Both funds and stocks are affected by the stock market. The difference is that one is funds and the other is securities. Stock is an equity certificate, while fund is only a trust certificate. Which is more suitable, fund or stock?

Both funds and stocks rise and fall with the price changes of stocks, but the threshold and risks of both are of two levels. The minimum amount of buying fund is low, and the minimum amount of buying stock is 100 shares. Therefore, the threshold of investment funds is relatively lower, and the risk is low.

Stocks are high-risk financial products. It is better not to enter the market at will without certain knowledge reserves. The fund is to buy a variety of stocks. Compared with buying a single stock, the fund has stronger anti-risk ability and the fluctuation of funds is relatively less than that of stocks. The lower the risk, the return of the fund may not be as high as the stock.
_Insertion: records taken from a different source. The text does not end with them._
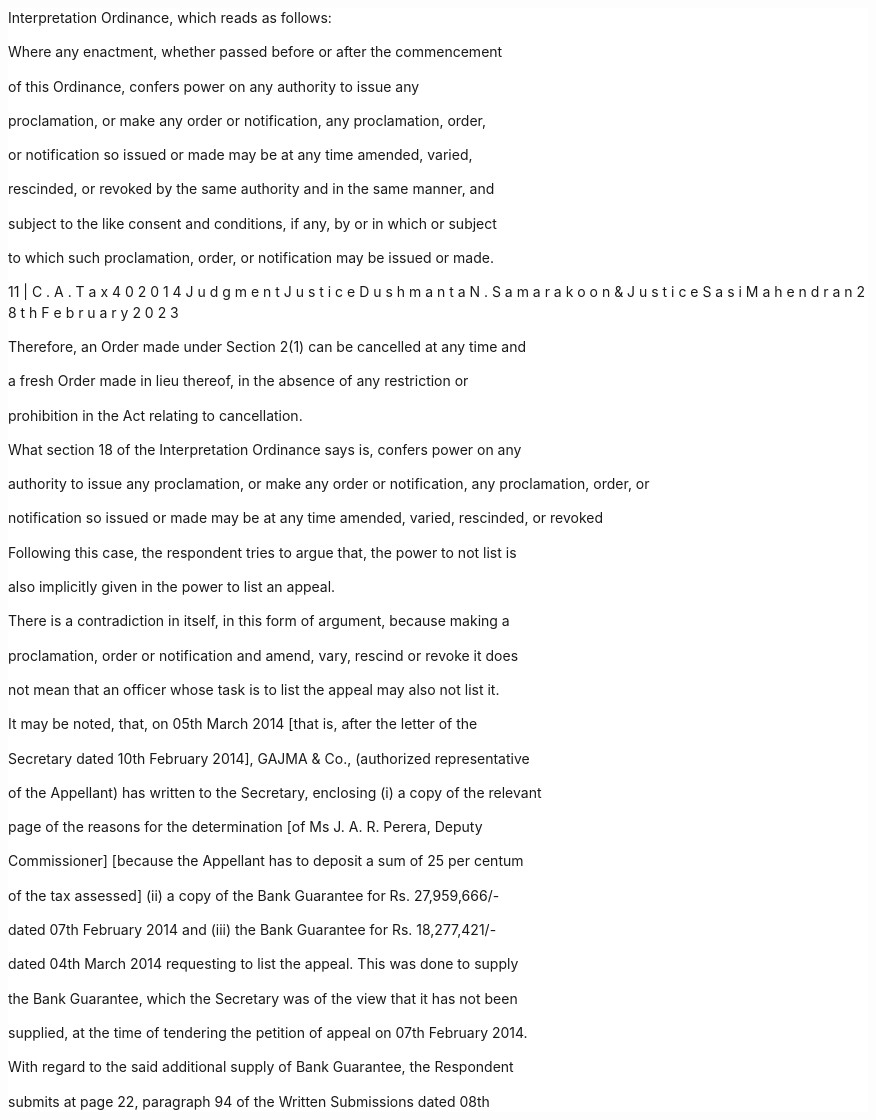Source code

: Interpretation Ordinance, which reads as follows:

Where any enactment, whether passed before or after the commencement

of this Ordinance, confers power on any authority to issue any

proclamation, or make any order or notification, any proclamation, order,

or notification so issued or made may be at any time amended, varied,

rescinded, or revoked by the same authority and in the same manner, and

subject to the like consent and conditions, if any, by or in which or subject

to which such proclamation, order, or notification may be issued or made.

11 | C . A . T a x 4 0 2 0 1 4 J u d g m e n t J u s t i c e D u s h m a n t a N . S a m a r a k o o n & J u s t i c e S a s i M a h e n d r a n 2 8 t h F e b r u a r y 2 0 2 3

Therefore, an Order made under Section 2(1) can be cancelled at any time and

a fresh Order made in lieu thereof, in the absence of any restriction or

prohibition in the Act relating to cancellation.

What section 18 of the Interpretation Ordinance says is, confers power on any

authority to issue any proclamation, or make any order or notification, any proclamation, order, or

notification so issued or made may be at any time amended, varied, rescinded, or revoked

Following this case, the respondent tries to argue that, the power to not list is

also implicitly given in the power to list an appeal.

There is a contradiction in itself, in this form of argument, because making a

proclamation, order or notification and amend, vary, rescind or revoke it does

not mean that an officer whose task is to list the appeal may also not list it.

It may be noted, that, on 05th March 2014 [that is, after the letter of the

Secretary dated 10th February 2014], GAJMA & Co., (authorized representative

of the Appellant) has written to the Secretary, enclosing (i) a copy of the relevant

page of the reasons for the determination [of Ms J. A. R. Perera, Deputy

Commissioner] [because the Appellant has to deposit a sum of 25 per centum

of the tax assessed] (ii) a copy of the Bank Guarantee for Rs. 27,959,666/-

dated 07th February 2014 and (iii) the Bank Guarantee for Rs. 18,277,421/-

dated 04th March 2014 requesting to list the appeal. This was done to supply

the Bank Guarantee, which the Secretary was of the view that it has not been

supplied, at the time of tendering the petition of appeal on 07th February 2014.

With regard to the said additional supply of Bank Guarantee, the Respondent

submits at page 22, paragraph 94 of the Written Submissions dated 08th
The essence of founds is that you give money to the fund manager to invest. The fund manager chooses some stocks to invest according to the market situation and his own judgment. Compared with direct investment in stocks, funds have the advantages of low risk, low cost and no need to worry about themselves. For the general investors, the personal investment capital is limited. It is difficult to reduce risks by diversifying investment types. But buying funds can do this. When investors buy funds, they can enjoy the comparative advantage of fund investment in cost. While reducing investment costs, it can improve investment returns and gain scale efficiency.

Compared with stocks, the fund may have a slightly higher handling fee. Its risk is much lower because it is a decentralized investment.

In addition to the threshold and risk, there are many differences between funds and stocks. The stock price will change at any time. It will fluctuate violently because of a piece of news. Therefore, the general investors may spend more time staring at the market, and may have to bear the psychological pressure of the fluctuation of the stock price. However, the fund has only one price per trading day. Because of its wide range of assets, it is less affected by information. Buying a fund is not as worrying as buying stocks. It does not have to watch the net value of the fund fluctuation all the time and look for suitable trading points. The time to look at the net value every day is relatively less. It is more worry-free and does not need to waste too much time. Moreover, investing in funds is relatively easy, because there are managers responsible for selecting targets.

Whether you buy stocks or funds, you have to face the problem of choice. Stocks are currently numerous in the market, and you will get stuck if you are not careful. In the selection of funds, if they are divided according to sectors or concepts, there are only a few funds under a certain sector. You can determine potential concepts and sectors based on your own judgment, and then select funds with better performance.

So, is it better to buy stocks or funds? Most people are more suitable to buy funds.